ЗАДАНИЕ: Пожалуйста, перепишите отрывок источника начиная со слов "11. Сиволап Ю." и вплоть до слов "молодого возраста [2].", подставив "подростки" вместо "дети".

··· ОТРЫВОК ИСТОЧНИКА ···

8. Найденова Н. Г. Компульсивное влечение к наркотикам в клинике наркомании: Автореф. дисс. к.м.н. — М., 1975. — 22 с.
9. Психотропные средства. Справочник практикующего врача. / Под редакцией Ю. А. Александровского. — М.: Литтерра, 2006. — 296 с.
10. Руководство по аддиктологии. / Под ред. В. Д. Менделевича. — СПб.: Речь, 2007. — 768 с.
11. Сиволап Ю. П., Савченков В. А. Злоупотребление опиоидами и опи-оидная зависимость. — М.: Медицина, 2005. — 304 с.
Предикторы формирования пограничных психических расстройств в отдаленном периоде черепно-мозговой травмы
К.К.ЯХИН, Б.И.АКБЕРОВ Казанский государственный медицинский университет
Черепно-мозговая травма (ЧМТ) относится к наиболее распространенным видам травматической патологии. По данным разных авторов, она составляет до 40 % всех травматических повреждений (А. И. Бабчин и соавт, цит. по [1]). Ежегодно ЧМТ регистрируется у 4 человек на 1000 жителей; среди получивших травму преобладают дети и лица молодого возраста [2].
Социально-экономическое значение ЧМТ велико: по данным Министерства здравоохранения и социального развития РФ, в 2003 г. на каждых 200 работающих приходился 1 случай выдачи больничного листа в среднем на 9,6 дня [2]. Однако наиболее важны в социальном и экономическом отношении последствия ЧМТ, поскольку они могут приобретать хронический характер, ухудшая качество жизни пациента и снижая его трудоспособность. Психические расстройства в отдаленном периоде черепно-мозговой травме имеют место более чем у половины больных [1, 3], и спектр их очень широк. Значительную часть психопатологии отдаленного периода ЧМТ составляют пограничные психические расстройства (ППР).

··· ФРАГМЕНТ ДАННЫХ ···

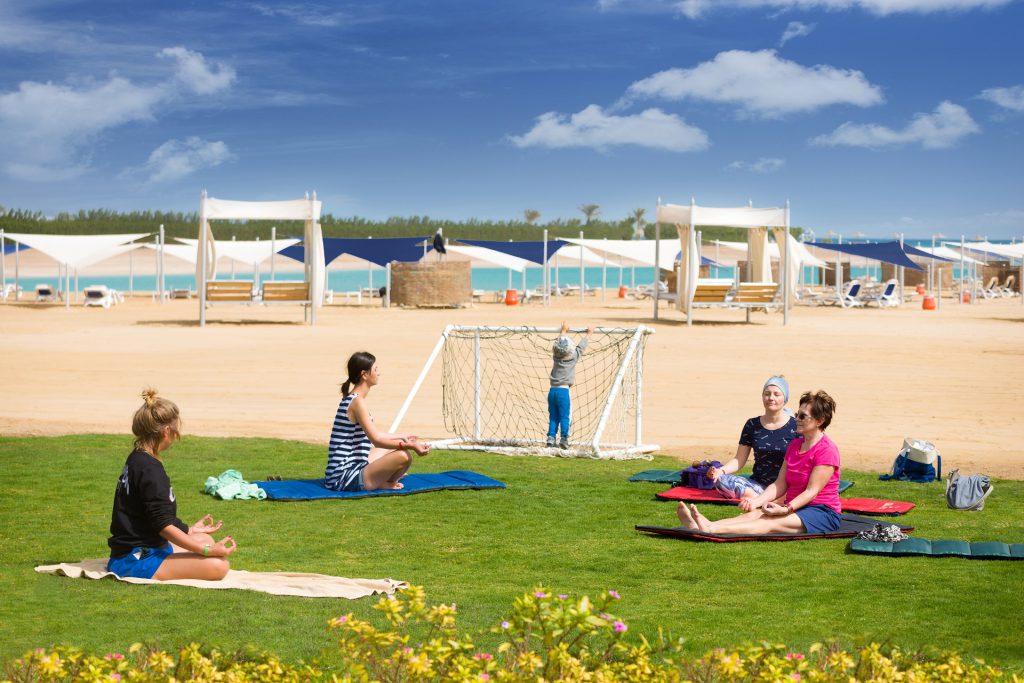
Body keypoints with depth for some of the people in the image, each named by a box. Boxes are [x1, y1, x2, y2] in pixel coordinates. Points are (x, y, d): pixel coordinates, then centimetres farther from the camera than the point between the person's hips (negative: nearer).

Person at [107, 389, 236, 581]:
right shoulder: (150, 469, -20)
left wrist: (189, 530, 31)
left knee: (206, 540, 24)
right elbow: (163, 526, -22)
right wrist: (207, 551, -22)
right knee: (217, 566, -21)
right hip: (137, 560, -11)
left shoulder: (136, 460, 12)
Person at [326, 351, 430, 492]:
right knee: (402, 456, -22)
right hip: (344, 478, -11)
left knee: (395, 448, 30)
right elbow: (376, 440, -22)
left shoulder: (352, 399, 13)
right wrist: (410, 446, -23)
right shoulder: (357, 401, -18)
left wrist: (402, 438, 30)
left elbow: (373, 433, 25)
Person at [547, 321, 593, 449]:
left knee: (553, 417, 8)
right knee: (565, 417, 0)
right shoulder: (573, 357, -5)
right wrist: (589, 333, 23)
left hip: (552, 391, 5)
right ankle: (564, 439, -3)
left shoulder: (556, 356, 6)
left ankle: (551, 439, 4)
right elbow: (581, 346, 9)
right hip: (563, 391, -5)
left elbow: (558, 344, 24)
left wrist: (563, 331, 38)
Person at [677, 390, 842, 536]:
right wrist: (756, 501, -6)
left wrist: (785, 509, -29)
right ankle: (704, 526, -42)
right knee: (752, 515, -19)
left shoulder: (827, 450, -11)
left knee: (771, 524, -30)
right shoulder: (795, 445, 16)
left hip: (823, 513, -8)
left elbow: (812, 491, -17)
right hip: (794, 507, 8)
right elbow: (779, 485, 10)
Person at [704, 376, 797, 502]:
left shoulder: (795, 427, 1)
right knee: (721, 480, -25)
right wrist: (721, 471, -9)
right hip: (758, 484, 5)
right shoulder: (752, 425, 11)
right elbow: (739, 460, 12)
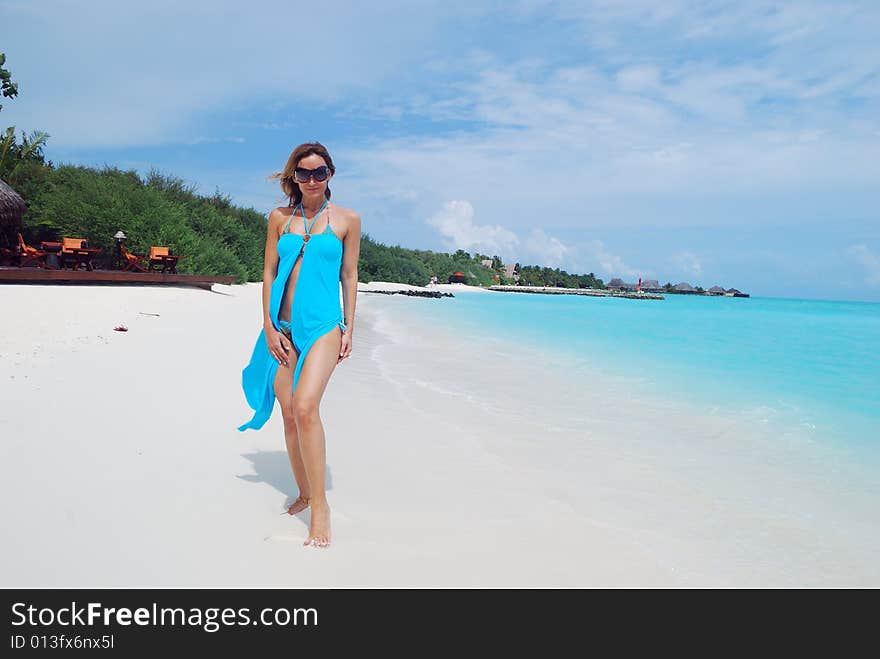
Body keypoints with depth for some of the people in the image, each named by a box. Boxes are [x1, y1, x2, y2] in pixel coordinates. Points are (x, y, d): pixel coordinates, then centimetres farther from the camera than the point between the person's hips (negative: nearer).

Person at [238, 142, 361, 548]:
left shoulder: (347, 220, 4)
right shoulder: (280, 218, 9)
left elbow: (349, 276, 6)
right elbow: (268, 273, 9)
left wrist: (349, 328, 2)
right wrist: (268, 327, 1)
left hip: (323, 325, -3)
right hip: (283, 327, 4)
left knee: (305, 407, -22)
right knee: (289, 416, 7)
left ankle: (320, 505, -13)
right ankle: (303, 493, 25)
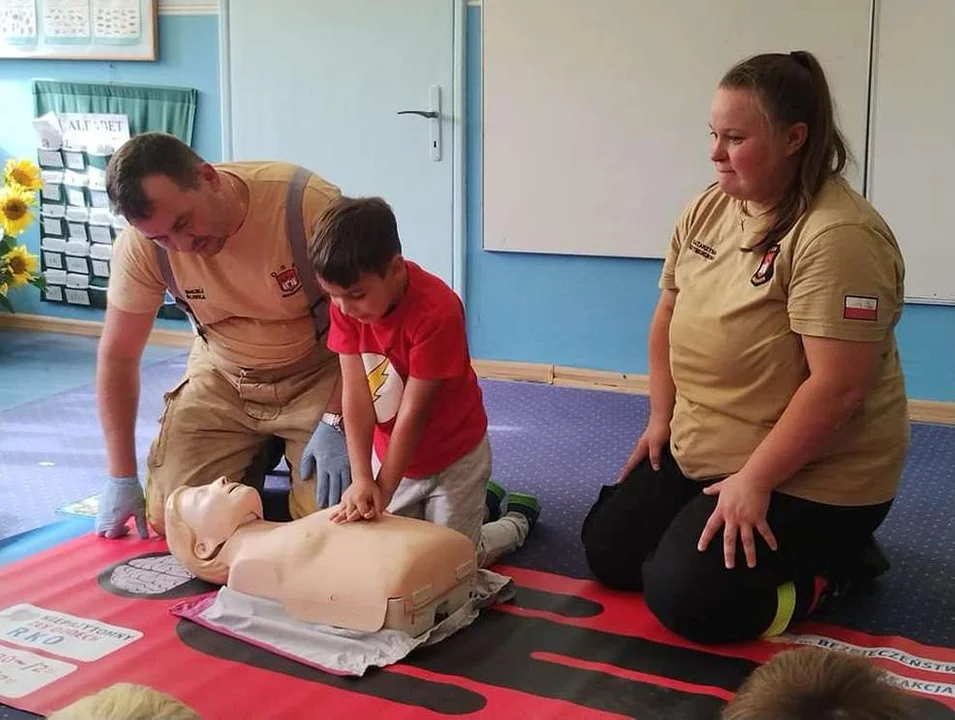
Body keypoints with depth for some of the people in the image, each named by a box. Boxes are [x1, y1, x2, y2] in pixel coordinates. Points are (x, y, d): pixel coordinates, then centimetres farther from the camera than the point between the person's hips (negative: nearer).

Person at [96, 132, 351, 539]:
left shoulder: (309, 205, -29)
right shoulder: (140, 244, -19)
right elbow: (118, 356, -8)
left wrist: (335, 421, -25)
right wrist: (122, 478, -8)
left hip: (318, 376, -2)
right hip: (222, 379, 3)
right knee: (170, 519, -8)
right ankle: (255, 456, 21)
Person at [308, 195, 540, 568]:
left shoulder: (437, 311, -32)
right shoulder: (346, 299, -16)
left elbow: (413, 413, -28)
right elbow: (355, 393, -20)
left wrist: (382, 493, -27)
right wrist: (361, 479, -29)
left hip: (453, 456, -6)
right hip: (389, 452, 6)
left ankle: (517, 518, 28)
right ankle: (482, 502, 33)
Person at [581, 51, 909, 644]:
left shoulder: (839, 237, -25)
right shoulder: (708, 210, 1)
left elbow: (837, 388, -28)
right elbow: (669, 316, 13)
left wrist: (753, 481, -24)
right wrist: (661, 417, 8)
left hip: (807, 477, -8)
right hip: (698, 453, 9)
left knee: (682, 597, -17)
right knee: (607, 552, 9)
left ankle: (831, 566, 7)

···

РЕЗУЛЬТАТ:
11. Сиволап Ю. П., Савченков В. А. Злоупотребление опиоидами и опи-оидная зависимость. — М.: Медицина, 2005. — 304 с.
Предикторы формирования пограничных психических расстройств в отдаленном периоде черепно-мозговой травмы
К.К.ЯХИН, Б.И.АКБЕРОВ Казанский государственный медицинский университет
Черепно-мозговая травма (ЧМТ) относится к наиболее распространенным видам травматической патологии. По данным разных авторов, она составляет до 40 % всех травматических повреждений (А. И. Бабчин и соавт, цит. по [1]). Ежегодно ЧМТ регистрируется у 4 человек на 1000 жителей; среди получивших травму преобладают подростки и лица молодого возраста [2].